Page-level text extractions

┄┄┄┄┄┄┄┄┄┄┄┄┄┄┄┄┄┄┄┄

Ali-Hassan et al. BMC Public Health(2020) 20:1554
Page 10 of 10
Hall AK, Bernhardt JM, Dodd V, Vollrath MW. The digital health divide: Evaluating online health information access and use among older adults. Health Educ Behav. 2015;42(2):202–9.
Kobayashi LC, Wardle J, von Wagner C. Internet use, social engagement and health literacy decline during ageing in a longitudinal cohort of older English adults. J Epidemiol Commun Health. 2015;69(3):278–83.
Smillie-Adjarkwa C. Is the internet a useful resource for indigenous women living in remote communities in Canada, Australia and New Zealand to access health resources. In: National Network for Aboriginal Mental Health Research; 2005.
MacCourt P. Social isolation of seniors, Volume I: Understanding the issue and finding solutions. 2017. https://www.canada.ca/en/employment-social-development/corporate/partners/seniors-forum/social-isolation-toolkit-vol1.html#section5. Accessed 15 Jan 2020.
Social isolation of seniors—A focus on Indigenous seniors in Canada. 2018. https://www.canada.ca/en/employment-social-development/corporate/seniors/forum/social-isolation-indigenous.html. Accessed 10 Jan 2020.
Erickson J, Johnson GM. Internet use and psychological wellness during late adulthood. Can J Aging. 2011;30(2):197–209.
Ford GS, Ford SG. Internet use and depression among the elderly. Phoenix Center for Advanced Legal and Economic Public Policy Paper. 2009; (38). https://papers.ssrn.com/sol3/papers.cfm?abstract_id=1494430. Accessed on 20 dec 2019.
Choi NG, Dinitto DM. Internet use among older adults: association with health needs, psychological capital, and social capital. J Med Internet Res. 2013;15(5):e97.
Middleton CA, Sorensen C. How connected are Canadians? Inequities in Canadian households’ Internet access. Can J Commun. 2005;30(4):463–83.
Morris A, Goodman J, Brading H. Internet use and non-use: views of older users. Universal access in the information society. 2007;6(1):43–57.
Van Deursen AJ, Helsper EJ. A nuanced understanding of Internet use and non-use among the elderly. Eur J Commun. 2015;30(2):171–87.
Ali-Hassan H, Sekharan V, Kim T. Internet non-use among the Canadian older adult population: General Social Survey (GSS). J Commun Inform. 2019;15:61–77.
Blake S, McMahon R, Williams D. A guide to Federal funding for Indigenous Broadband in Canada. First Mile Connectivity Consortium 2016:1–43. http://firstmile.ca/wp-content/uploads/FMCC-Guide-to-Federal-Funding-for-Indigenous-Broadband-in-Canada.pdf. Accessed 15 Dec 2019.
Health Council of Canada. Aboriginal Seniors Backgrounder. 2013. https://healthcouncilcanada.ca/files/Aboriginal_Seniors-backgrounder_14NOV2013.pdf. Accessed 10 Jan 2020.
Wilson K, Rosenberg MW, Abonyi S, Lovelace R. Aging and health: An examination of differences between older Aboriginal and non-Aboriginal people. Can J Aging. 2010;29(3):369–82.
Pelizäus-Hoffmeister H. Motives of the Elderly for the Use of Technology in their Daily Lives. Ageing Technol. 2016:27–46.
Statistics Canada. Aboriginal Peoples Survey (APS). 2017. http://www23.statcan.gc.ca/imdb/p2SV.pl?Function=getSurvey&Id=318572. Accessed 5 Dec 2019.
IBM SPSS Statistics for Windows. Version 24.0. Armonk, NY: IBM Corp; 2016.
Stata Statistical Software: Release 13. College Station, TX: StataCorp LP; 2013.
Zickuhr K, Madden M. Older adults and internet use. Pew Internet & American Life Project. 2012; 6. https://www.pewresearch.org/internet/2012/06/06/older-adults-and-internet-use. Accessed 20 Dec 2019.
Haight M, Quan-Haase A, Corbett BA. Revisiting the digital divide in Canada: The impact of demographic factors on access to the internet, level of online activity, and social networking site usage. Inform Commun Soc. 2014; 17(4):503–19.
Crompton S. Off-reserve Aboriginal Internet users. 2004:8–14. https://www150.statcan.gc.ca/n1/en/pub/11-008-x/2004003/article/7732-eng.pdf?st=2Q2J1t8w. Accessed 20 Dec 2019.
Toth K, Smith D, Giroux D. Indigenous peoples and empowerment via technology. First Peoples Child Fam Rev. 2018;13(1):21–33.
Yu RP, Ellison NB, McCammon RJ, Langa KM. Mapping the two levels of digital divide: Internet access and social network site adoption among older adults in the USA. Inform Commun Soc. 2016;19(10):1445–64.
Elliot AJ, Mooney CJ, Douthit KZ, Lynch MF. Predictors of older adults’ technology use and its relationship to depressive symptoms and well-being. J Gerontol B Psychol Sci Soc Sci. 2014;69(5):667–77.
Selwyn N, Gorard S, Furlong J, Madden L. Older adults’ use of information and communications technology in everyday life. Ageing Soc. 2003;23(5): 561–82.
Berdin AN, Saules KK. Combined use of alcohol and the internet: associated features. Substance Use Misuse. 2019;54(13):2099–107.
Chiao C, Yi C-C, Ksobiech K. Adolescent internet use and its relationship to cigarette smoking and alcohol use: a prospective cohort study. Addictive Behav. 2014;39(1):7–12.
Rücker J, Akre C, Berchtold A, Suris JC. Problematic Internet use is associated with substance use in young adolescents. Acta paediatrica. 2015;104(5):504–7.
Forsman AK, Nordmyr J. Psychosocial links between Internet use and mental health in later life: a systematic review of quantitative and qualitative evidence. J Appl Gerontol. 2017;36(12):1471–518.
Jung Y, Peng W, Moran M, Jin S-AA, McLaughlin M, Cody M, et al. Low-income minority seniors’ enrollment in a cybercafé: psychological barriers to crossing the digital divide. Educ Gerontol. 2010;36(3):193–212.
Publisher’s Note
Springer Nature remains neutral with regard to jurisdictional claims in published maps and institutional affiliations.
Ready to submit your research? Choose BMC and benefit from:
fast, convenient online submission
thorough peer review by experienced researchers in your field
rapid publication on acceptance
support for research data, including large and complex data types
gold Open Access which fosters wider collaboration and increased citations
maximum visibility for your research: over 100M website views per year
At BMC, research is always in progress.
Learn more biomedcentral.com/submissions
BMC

┄┄┄┄┄┄┄┄┄┄┄┄┄┄┄┄┄┄┄┄

_Exercise prompt_. So that nothing is lost, transcribe each entry exactly as written.

_Answer space_.
Ali-Hassan et al. BMC Public Health(2020) 20:1554
Page 10 of 10
Hall AK, Bernhardt JM, Dodd V, Vollrath MW. The digital health divide: Evaluating online health information access and use among older adults. Health Educ Behav. 2015;42(2):202–9.
Kobayashi LC, Wardle J, von Wagner C. Internet use, social engagement and health literacy decline during ageing in a longitudinal cohort of older English adults. J Epidemiol Commun Health. 2015;69(3):278–83.
Smillie-Adjarkwa C. Is the internet a useful resource for indigenous women living in remote communities in Canada, Australia and New Zealand to access health resources. In: National Network for Aboriginal Mental Health Research; 2005.
MacCourt P. Social isolation of seniors, Volume I: Understanding the issue and finding solutions. 2017. https://www.canada.ca/en/employment-social-development/corporate/partners/seniors-forum/social-isolation-toolkit-vol1.html#section5. Accessed 15 Jan 2020.
Social isolation of seniors—A focus on Indigenous seniors in Canada. 2018. https://www.canada.ca/en/employment-social-development/corporate/seniors/forum/social-isolation-indigenous.html. Accessed 10 Jan 2020.
Erickson J, Johnson GM. Internet use and psychological wellness during late adulthood. Can J Aging. 2011;30(2):197–209.
Ford GS, Ford SG. Internet use and depression among the elderly. Phoenix Center for Advanced Legal and Economic Public Policy Paper. 2009; (38). https://papers.ssrn.com/sol3/papers.cfm?abstract_id=1494430. Accessed on 20 dec 2019.
Choi NG, Dinitto DM. Internet use among older adults: association with health needs, psychological capital, and social capital. J Med Internet Res. 2013;15(5):e97.
Middleton CA, Sorensen C. How connected are Canadians? Inequities in Canadian households’ Internet access. Can J Commun. 2005;30(4):463–83.
Morris A, Goodman J, Brading H. Internet use and non-use: views of older users. Universal access in the information society. 2007;6(1):43–57.
Van Deursen AJ, Helsper EJ. A nuanced understanding of Internet use and non-use among the elderly. Eur J Commun. 2015;30(2):171–87.
Ali-Hassan H, Sekharan V, Kim T. Internet non-use among the Canadian older adult population: General Social Survey (GSS). J Commun Inform. 2019;15:61–77.
Blake S, McMahon R, Williams D. A guide to Federal funding for Indigenous Broadband in Canada. First Mile Connectivity Consortium 2016:1–43. http://firstmile.ca/wp-content/uploads/FMCC-Guide-to-Federal-Funding-for-Indigenous-Broadband-in-Canada.pdf. Accessed 15 Dec 2019.
Health Council of Canada. Aboriginal Seniors Backgrounder. 2013. https://healthcouncilcanada.ca/files/Aboriginal_Seniors-backgrounder_14NOV2013.pdf. Accessed 10 Jan 2020.
Wilson K, Rosenberg MW, Abonyi S, Lovelace R. Aging and health: An examination of differences between older Aboriginal and non-Aboriginal people. Can J Aging. 2010;29(3):369–82.
Pelizäus-Hoffmeister H. Motives of the Elderly for the Use of Technology in their Daily Lives. Ageing Technol. 2016:27–46.
Statistics Canada. Aboriginal Peoples Survey (APS). 2017. http://www23.statcan.gc.ca/imdb/p2SV.pl?Function=getSurvey&Id=318572. Accessed 5 Dec 2019.
IBM SPSS Statistics for Windows. Version 24.0. Armonk, NY: IBM Corp; 2016.
Stata Statistical Software: Release 13. College Station, TX: StataCorp LP; 2013.
Zickuhr K, Madden M. Older adults and internet use. Pew Internet & American Life Project. 2012; 6. https://www.pewresearch.org/internet/2012/06/06/older-adults-and-internet-use. Accessed 20 Dec 2019.
Haight M, Quan-Haase A, Corbett BA. Revisiting the digital divide in Canada: The impact of demographic factors on access to the internet, level of online activity, and social networking site usage. Inform Commun Soc. 2014; 17(4):503–19.
Crompton S. Off-reserve Aboriginal Internet users. 2004:8–14. https://www150.statcan.gc.ca/n1/en/pub/11-008-x/2004003/article/7732-eng.pdf?st=2Q2J1t8w. Accessed 20 Dec 2019.
Toth K, Smith D, Giroux D. Indigenous peoples and empowerment via technology. First Peoples Child Fam Rev. 2018;13(1):21–33.
Yu RP, Ellison NB, McCammon RJ, Langa KM. Mapping the two levels of digital divide: Internet access and social network site adoption among older adults in the USA. Inform Commun Soc. 2016;19(10):1445–64.
Elliot AJ, Mooney CJ, Douthit KZ, Lynch MF. Predictors of older adults’ technology use and its relationship to depressive symptoms and well-being. J Gerontol B Psychol Sci Soc Sci. 2014;69(5):667–77.
Selwyn N, Gorard S, Furlong J, Madden L. Older adults’ use of information and communications technology in everyday life. Ageing Soc. 2003;23(5): 561–82.
Berdin AN, Saules KK. Combined use of alcohol and the internet: associated features. Substance Use Misuse. 2019;54(13):2099–107.
Chiao C, Yi C-C, Ksobiech K. Adolescent internet use and its relationship to cigarette smoking and alcohol use: a prospective cohort study. Addictive Behav. 2014;39(1):7–12.
Rücker J, Akre C, Berchtold A, Suris JC. Problematic Internet use is associated with substance use in young adolescents. Acta paediatrica. 2015;104(5):504–7.
Forsman AK, Nordmyr J. Psychosocial links between Internet use and mental health in later life: a systematic review of quantitative and qualitative evidence. J Appl Gerontol. 2017;36(12):1471–518.
Jung Y, Peng W, Moran M, Jin S-AA, McLaughlin M, Cody M, et al. Low-income minority seniors’ enrollment in a cybercafé: psychological barriers to crossing the digital divide. Educ Gerontol. 2010;36(3):193–212.
Publisher’s Note
Springer Nature remains neutral with regard to jurisdictional claims in published maps and institutional affiliations.
Ready to submit your research? Choose BMC and benefit from:
fast, convenient online submission
thorough peer review by experienced researchers in your field
rapid publication on acceptance
support for research data, including large and complex data types
gold Open Access which fosters wider collaboration and increased citations
maximum visibility for your research: over 100M website views per year
At BMC, research is always in progress.
Learn more biomedcentral.com/submissions
BMC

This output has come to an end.